I could go on but I hope it’s clear that this document should not be seen as a primary source for PCI compliance configuration using Windows XP. So let’s get straight to the title of the blog post.

Microsoft has written on this one page that System Restore on Windows XP violates PCI compliance.

If you are using Microsoft Windows XP, turn off System Restore. The restore points saved by this feature are not PCI compliant. For more information, see Knowledge Base article 310405.

Why?

What restore points are not PCI compliant? I would like to see more information on how the restore points saved are not PCI compliant.

One might assume that their link to the Knowledge Base article will explain. It does not. The title of the Knowledge Base article is “How to turn off and turn on System Restore in Windows XP”. It gives five steps to turn off and four steps to turn on System Restore. It does not use the acronym PCI once and says nothing about compliance requirements or risk for sensitive data.

Dead-end. So I thought maybe I could find the information in the PCI PA-DSS itself.

Requirement 2.1.a is where you will find that an Implementation Guide must list locations that a payment application stores cardholder data. The version 2.0 of PA-DSS has added clarification recently that the Implementation Guide must have “Instructions for configuring the underlying software or systems (such as OS, databases etc.) to prevent inadvertent capture or retention of cardholder data. For example system backup or restore points”.

System backup or restore points may include cardholder data. A PA-QSA should verify that cardholder data is not included in any backup. This still is not a requirement to turn off System Restore. Again, it is not a requirement for compliance, but an example used for clarification, which begs further research.

With this in mind, I searched and found an Implementation Guide posted online with a paragraph about restore points.

Windows provides the ability to create system restore points. Unfortunately, this can cause remnants of memory to be permanently written to the hard drive. Credit card transactions will sometimes write items to the volatile memory of the system, and the system will in turn write these items to the disk in the file(s) containing the restore point information. Therefore, in order for any Windows XP system where the RezOvation application will be running to be compliant with PCI DSS 1.2 and PA DSS 1.2, it is mandatory that restore points are disabled.

That seems to be the best clue so far. It reads to me as though they meant to say turn off the System Failure CrashDumpEnabled option. This is a different function than System Restore. Could it have been an error or typo?

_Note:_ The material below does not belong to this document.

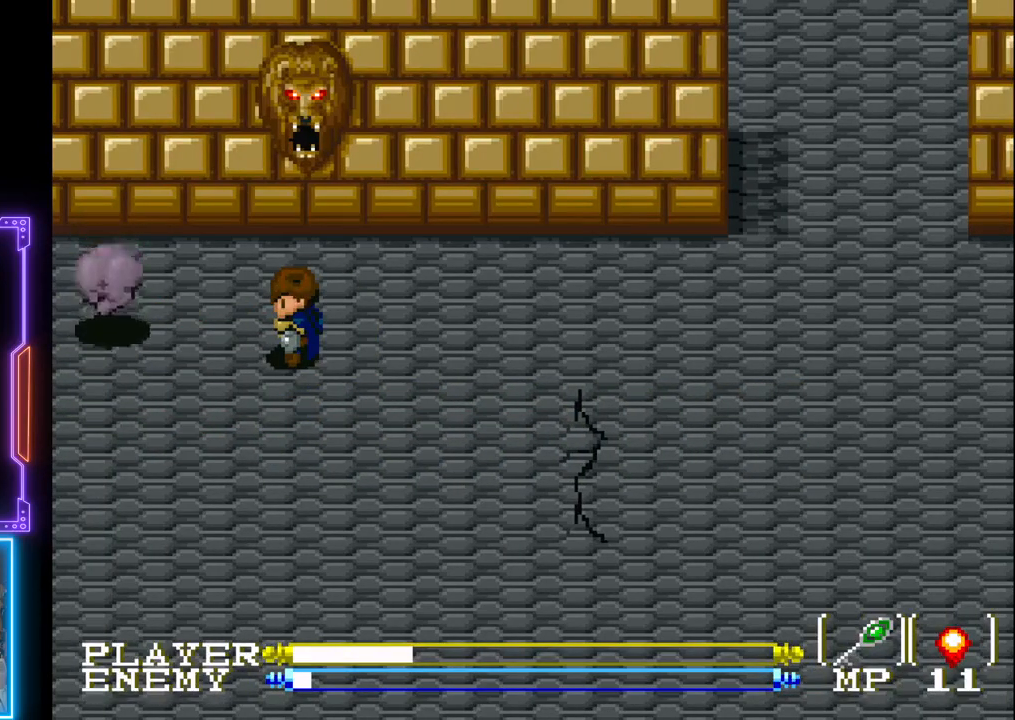
{"buttons": ["DPAD_DOWN"], "left_stick": "center", "events": [[133, "R1", "down"], [250, "R1", "up"], [350, "DPAD_DOWN", "down"]]}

System Restore does not control or save volatile memory. It actually makes me wonder who would design a restore point with volatile memory information for hours or even days? Hibernation mode makes the most sense. System Restore has a different purpose — it preserves system files and related settings so they can be called back when a new version of the file causes system instability.

Microsoft’s description is that the function in Windows XP is based only on a file filter that watches changes in a certain set of file extensions, and then copies them before they are overwritten. Microsoft TechNet says the following are the only items stored using System Restore:

• Registry
• Files in the Windows File Protection (Dllcache) folder
• Local user profile
• COM+ and WMI Databases
• IIS Metabase
• Specific file types monitored

It looks like a static list. Unless I have misread, I see no volatile memory content listed. Microsoft’s MSDN gives a complete list of file types monitored, also without any mention of memory or compliance.

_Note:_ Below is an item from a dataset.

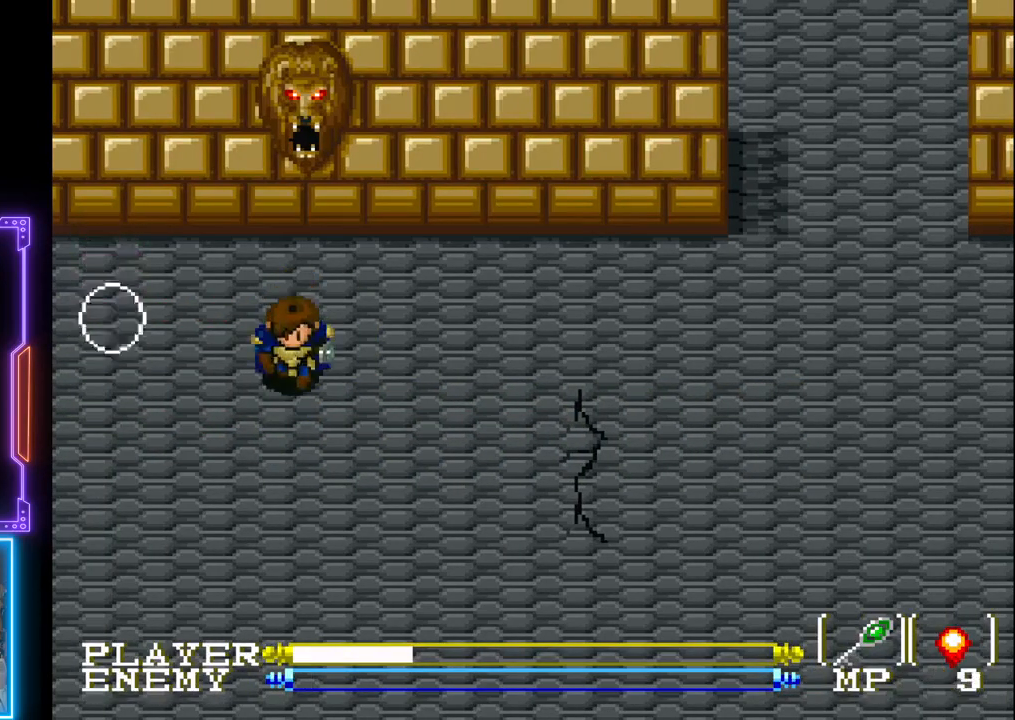
{"buttons": ["DPAD_LEFT"], "left_stick": "center", "events": [[367, "DPAD_DOWN", "up"], [400, "DPAD_LEFT", "down"]]}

Perhaps the industry discussion around System Restore related to virus reinfection somehow has been conflated with turning off System Failure memory dumps. A goal to prevent large snapshots of memory being left in a file on the drive has become a suggestion (not a requirement) to turn off a file filter and save utility.

I am not opposed to the idea of turning off System Restore (never really liked it myself for a number of reasons) but I find it odd to see it popping up into a compliance standard when there is no clear and official technical industry or vendor explanation.

The requirement, as I read it, is to not store cardholder data where it may be backed up (the Registry, local user profile, etc.). Otherwise the standard could be interpreted to say any system backup service is not compliant because it may back up cardholder data. Instead, a PA-QSA should verify that cardholder data is not included in any backup. I do not see the a requirement to turn off System Restore.